The problem:
Give again only what runs from the line with "Respuesta rápida" to the final line of the entries below, exactly as written and without pictures.

Data for the task:
◆ ◆ ◆ ◆ ◆ ◆ ◆

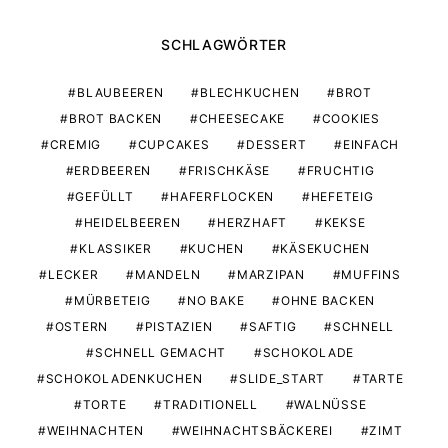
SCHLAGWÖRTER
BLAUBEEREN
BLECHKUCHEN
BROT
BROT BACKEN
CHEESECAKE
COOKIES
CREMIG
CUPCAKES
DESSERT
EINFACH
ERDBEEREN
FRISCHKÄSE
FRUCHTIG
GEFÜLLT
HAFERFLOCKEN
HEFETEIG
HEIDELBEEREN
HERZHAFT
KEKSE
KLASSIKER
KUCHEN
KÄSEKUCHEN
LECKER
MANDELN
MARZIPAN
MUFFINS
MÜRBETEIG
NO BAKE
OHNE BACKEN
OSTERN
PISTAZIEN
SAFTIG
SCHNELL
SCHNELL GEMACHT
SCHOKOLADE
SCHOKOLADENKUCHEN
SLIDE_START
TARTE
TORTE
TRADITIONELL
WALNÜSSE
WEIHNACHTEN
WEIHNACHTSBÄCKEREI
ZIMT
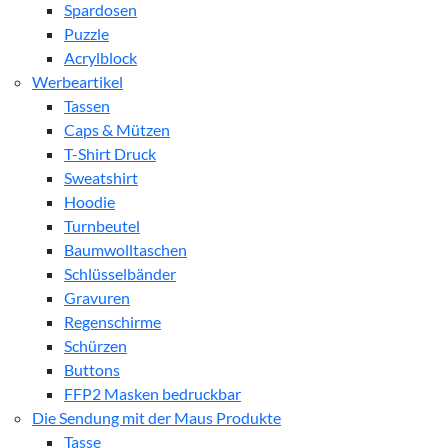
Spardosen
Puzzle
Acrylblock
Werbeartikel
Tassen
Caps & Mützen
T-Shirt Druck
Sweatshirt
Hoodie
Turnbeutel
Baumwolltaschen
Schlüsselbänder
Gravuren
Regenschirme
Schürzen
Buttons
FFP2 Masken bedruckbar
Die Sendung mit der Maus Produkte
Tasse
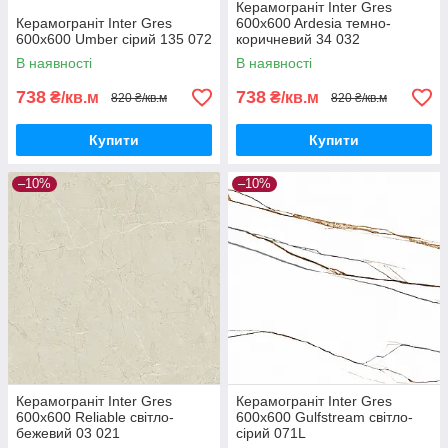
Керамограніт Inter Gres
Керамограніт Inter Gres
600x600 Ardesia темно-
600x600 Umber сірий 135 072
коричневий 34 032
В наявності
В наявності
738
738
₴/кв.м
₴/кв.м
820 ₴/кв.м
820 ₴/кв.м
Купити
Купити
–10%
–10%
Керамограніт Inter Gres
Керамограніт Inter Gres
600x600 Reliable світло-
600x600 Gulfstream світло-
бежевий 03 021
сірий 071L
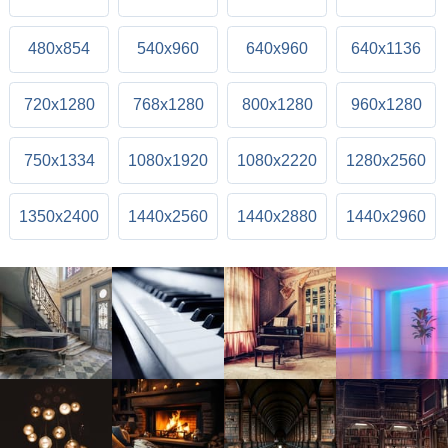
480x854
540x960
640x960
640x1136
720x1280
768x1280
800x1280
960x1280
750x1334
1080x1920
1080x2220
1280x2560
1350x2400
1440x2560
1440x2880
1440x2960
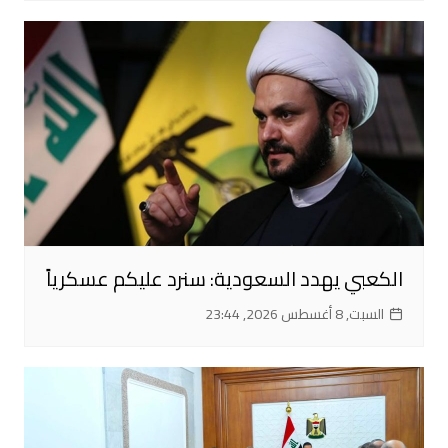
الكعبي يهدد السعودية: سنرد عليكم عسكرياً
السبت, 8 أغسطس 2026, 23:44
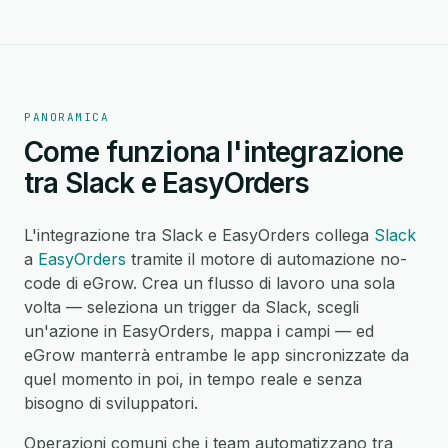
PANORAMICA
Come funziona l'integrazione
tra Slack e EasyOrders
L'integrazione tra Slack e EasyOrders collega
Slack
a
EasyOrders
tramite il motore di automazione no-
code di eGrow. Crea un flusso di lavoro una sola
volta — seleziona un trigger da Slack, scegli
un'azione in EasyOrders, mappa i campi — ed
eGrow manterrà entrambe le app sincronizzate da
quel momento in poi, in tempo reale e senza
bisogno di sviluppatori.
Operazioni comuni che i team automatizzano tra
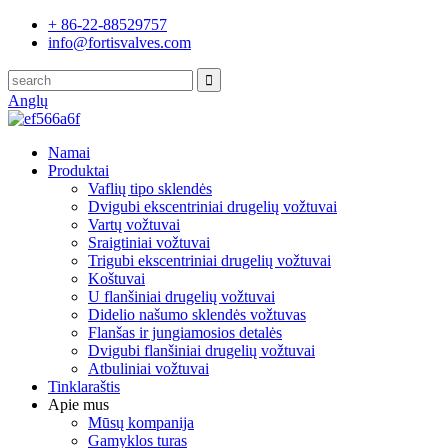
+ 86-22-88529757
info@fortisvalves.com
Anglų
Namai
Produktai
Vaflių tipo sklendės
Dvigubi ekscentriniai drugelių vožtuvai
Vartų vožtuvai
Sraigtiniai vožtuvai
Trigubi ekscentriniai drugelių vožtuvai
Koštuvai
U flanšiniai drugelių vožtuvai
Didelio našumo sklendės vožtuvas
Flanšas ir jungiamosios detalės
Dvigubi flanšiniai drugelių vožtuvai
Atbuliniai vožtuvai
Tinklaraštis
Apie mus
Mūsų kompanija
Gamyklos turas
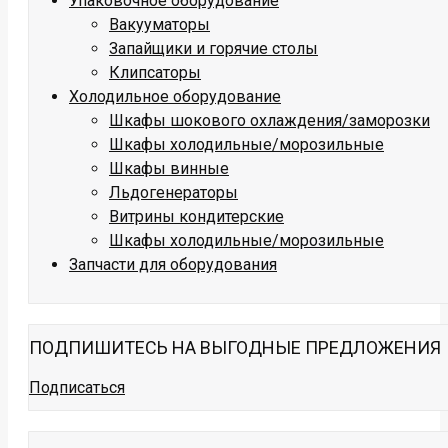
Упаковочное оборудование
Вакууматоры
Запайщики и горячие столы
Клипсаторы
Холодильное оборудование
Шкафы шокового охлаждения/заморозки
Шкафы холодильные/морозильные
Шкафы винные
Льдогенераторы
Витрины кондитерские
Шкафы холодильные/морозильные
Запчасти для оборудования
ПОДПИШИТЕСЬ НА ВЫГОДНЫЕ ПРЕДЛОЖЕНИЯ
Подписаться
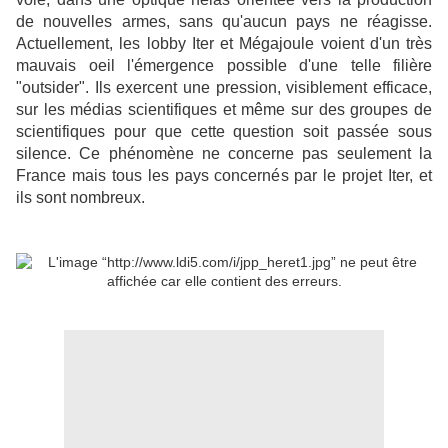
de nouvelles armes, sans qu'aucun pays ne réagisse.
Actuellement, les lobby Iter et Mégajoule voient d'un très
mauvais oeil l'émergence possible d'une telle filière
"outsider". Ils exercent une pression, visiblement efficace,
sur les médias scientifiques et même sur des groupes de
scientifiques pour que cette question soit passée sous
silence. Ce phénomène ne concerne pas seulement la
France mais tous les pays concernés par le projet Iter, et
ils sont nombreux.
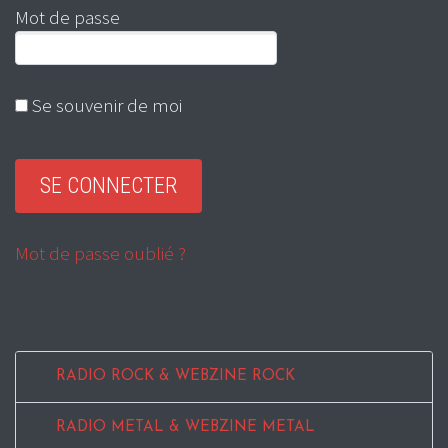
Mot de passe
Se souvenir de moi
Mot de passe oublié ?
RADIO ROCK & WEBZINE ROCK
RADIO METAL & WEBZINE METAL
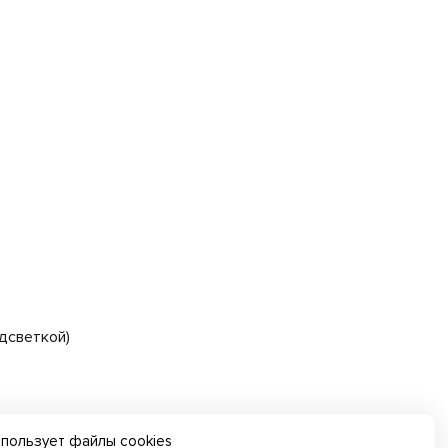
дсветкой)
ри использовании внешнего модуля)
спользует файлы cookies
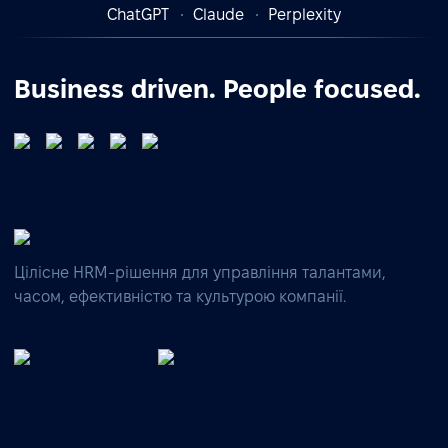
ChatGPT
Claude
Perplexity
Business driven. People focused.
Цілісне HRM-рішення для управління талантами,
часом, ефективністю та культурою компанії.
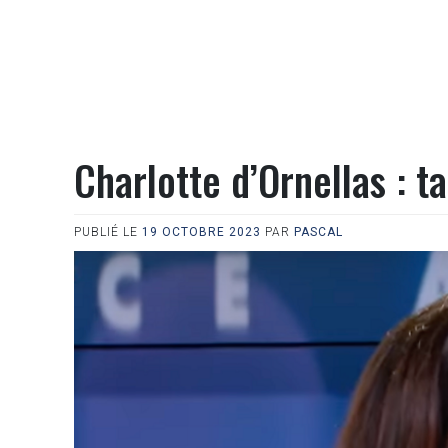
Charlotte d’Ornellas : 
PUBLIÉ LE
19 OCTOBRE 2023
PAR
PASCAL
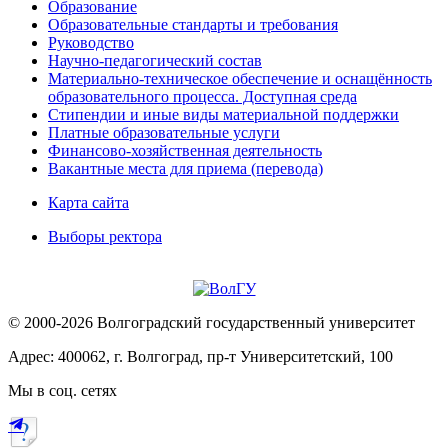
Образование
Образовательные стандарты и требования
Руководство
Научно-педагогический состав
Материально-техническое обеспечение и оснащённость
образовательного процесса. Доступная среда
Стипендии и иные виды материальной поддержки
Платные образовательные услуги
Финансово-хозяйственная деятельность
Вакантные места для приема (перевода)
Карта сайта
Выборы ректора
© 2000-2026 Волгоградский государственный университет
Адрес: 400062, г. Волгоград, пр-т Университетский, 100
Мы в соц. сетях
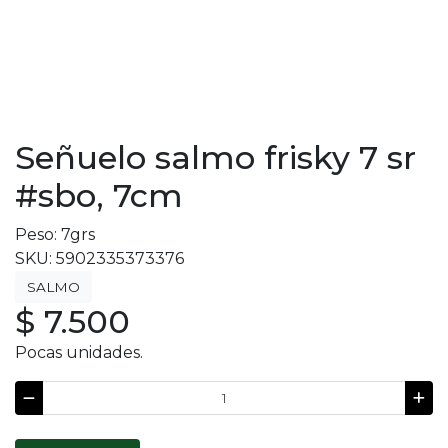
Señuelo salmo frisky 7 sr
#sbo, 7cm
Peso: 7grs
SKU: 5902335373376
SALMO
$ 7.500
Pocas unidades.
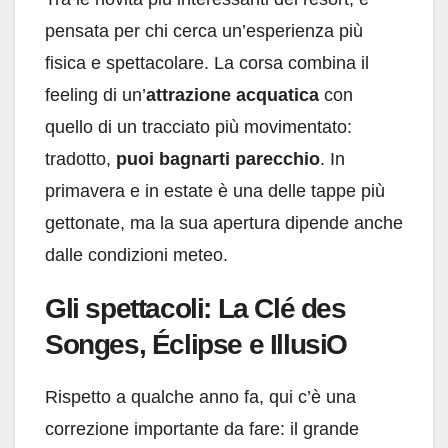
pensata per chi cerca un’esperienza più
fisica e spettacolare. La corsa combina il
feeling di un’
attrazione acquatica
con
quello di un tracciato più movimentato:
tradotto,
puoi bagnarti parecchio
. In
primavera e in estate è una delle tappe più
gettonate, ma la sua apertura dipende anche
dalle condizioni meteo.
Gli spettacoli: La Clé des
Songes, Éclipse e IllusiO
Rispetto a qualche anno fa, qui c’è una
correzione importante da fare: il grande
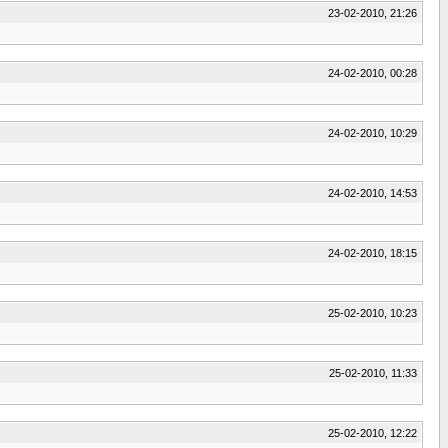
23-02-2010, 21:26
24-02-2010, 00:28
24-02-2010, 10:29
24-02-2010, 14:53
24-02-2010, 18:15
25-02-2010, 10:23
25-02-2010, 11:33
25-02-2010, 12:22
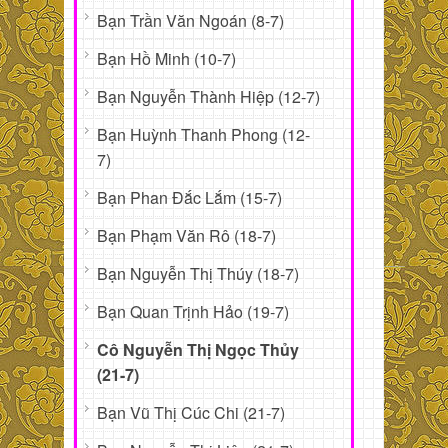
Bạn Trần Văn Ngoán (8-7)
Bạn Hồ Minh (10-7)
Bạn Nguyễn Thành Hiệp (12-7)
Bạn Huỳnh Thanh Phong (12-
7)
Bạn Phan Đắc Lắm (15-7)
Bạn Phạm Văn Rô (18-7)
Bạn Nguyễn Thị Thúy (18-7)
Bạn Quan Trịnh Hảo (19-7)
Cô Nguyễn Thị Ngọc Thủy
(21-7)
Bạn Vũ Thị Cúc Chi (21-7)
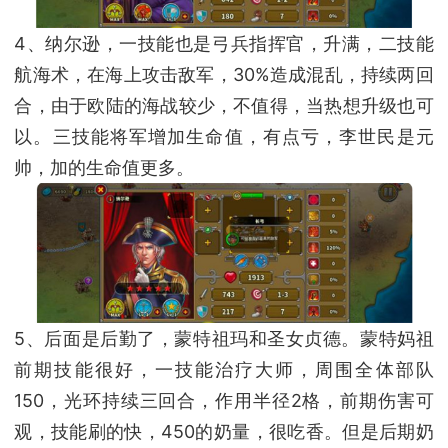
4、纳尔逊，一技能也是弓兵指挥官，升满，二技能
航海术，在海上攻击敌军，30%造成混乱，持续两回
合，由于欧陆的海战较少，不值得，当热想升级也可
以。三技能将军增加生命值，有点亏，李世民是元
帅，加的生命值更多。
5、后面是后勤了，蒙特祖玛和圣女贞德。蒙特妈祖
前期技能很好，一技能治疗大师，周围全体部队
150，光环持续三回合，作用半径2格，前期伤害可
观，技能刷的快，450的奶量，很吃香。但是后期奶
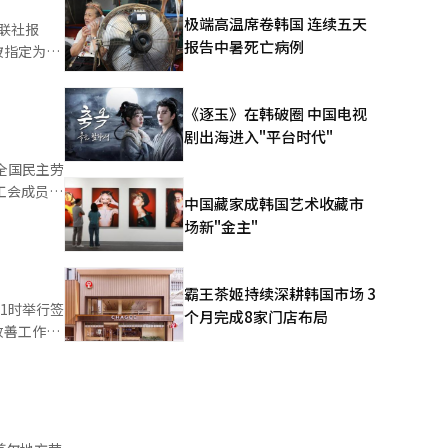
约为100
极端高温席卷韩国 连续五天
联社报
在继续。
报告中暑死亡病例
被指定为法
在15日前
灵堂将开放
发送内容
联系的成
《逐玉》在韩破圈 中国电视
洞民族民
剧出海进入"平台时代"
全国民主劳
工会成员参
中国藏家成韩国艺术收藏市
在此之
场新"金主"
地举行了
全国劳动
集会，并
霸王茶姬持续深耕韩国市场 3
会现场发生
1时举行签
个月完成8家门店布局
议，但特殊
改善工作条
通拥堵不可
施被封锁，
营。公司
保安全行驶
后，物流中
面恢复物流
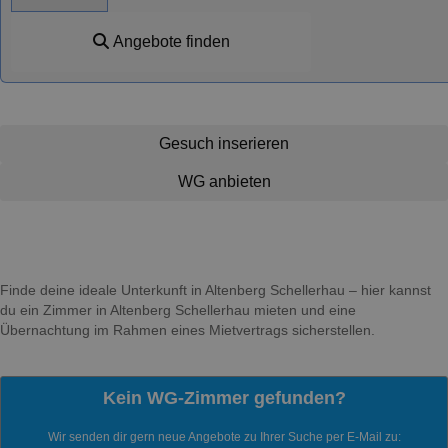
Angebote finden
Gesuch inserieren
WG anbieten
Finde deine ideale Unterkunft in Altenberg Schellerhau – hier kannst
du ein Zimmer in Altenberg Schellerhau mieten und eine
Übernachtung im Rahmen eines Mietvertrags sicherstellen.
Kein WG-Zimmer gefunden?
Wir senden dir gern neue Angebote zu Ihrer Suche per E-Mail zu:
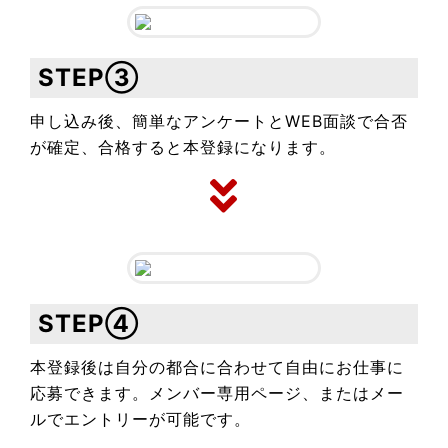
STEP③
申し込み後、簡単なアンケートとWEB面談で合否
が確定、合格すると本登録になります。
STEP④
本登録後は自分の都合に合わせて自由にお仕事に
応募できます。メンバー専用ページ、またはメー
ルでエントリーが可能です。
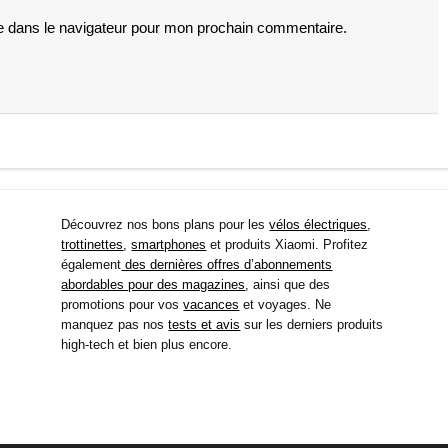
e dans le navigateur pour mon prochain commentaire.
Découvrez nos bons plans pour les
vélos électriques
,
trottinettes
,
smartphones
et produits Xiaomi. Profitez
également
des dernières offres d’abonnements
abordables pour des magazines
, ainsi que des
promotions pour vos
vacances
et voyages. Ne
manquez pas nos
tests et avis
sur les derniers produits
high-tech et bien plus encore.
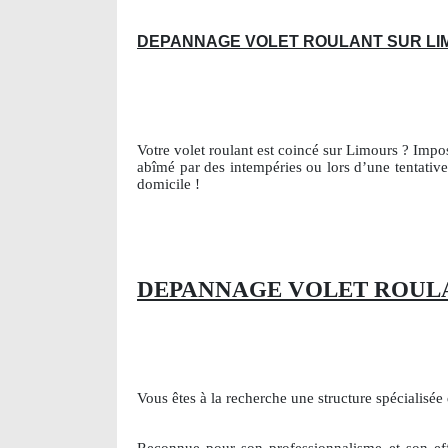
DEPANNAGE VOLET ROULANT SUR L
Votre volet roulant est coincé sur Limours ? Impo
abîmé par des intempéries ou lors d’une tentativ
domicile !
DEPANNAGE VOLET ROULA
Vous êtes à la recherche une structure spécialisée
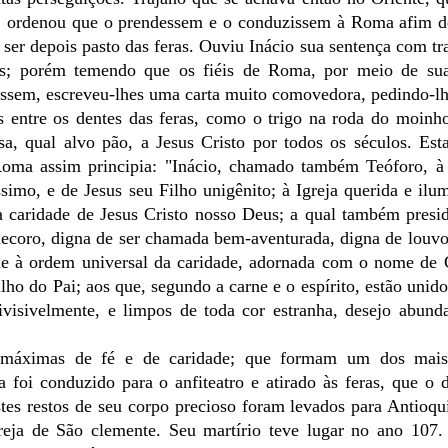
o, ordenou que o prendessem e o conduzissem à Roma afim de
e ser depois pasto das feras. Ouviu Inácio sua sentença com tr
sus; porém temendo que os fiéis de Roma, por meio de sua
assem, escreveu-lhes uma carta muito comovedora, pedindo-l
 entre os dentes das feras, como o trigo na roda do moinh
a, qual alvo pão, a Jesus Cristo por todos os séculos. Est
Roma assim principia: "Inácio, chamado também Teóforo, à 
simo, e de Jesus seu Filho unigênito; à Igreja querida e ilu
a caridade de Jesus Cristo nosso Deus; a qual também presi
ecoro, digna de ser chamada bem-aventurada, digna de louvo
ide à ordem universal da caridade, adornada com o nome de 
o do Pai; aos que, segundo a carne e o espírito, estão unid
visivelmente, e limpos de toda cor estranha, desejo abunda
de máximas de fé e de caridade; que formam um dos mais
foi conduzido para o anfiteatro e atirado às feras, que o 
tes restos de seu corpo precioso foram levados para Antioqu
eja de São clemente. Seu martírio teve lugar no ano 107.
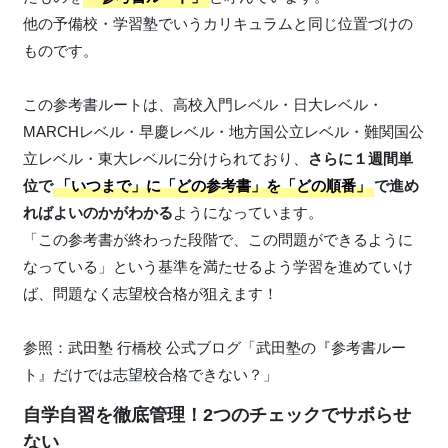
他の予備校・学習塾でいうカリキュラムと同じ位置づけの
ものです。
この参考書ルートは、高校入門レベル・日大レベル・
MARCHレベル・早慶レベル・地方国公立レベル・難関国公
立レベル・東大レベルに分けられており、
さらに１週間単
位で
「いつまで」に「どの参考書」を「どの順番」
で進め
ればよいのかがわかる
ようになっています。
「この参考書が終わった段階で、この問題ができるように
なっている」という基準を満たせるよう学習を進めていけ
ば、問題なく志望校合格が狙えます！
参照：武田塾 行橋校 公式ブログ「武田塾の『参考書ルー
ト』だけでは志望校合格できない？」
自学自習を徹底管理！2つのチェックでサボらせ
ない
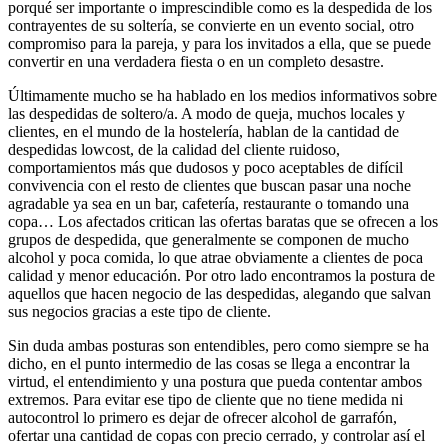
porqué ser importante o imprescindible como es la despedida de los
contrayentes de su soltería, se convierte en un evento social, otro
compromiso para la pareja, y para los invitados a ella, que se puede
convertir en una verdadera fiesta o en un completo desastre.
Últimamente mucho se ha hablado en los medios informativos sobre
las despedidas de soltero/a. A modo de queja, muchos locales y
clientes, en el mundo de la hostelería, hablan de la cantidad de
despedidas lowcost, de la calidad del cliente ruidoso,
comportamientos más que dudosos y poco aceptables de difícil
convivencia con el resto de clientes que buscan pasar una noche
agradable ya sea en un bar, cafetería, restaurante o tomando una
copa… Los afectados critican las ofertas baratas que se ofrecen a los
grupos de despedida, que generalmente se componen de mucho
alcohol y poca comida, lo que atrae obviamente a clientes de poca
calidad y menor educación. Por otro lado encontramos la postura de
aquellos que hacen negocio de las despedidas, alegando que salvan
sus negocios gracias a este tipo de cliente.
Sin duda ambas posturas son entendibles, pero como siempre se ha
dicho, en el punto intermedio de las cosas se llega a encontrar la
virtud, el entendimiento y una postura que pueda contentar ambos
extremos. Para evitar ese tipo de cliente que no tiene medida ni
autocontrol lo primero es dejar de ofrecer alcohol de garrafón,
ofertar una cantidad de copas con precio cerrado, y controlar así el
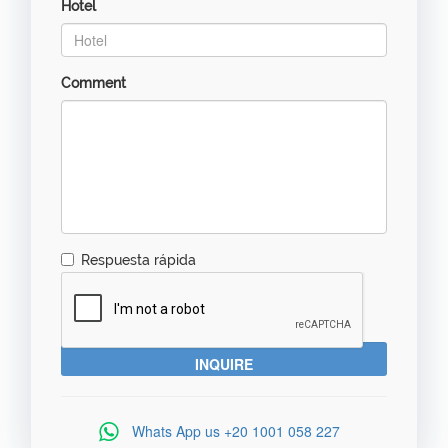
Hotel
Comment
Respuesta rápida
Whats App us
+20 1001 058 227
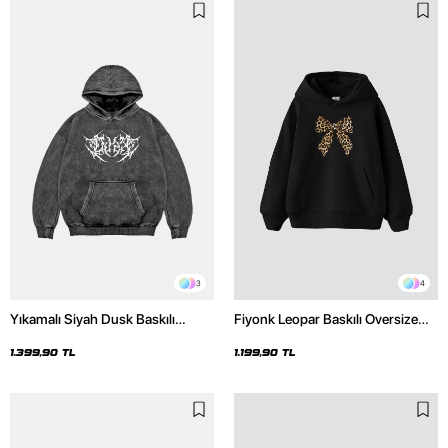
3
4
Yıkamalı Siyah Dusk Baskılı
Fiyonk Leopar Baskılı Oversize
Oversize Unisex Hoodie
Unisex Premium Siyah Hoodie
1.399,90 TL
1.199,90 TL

◆ ◆ ◆ ◆ ◆ ◆ ◆

Answer space:
Respuesta rápida
Whats App us
+20 1001 058 227
3
4
Yıkamalı Siyah Dusk Baskılı
Fiyonk Leopar Baskılı Oversize
Oversize Unisex Hoodie
Unisex Premium Siyah Hoodie
1.399,90 TL
1.199,90 TL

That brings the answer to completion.